**What to produce:**
Answer with a bare number: the count of lines in the records below that have the word "electricity".

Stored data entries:
====

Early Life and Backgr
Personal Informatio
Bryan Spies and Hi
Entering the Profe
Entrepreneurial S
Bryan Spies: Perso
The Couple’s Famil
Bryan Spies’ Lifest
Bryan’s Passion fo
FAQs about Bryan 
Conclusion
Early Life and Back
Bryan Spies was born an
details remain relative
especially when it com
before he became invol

====

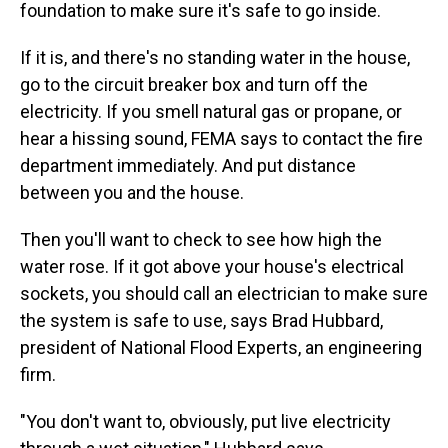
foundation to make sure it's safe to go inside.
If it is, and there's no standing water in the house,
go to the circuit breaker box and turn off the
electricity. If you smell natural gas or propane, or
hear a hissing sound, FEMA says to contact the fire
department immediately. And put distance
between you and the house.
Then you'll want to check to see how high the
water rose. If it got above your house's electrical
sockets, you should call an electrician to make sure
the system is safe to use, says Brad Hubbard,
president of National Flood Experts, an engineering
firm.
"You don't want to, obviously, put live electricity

====

**Exercise result:**
2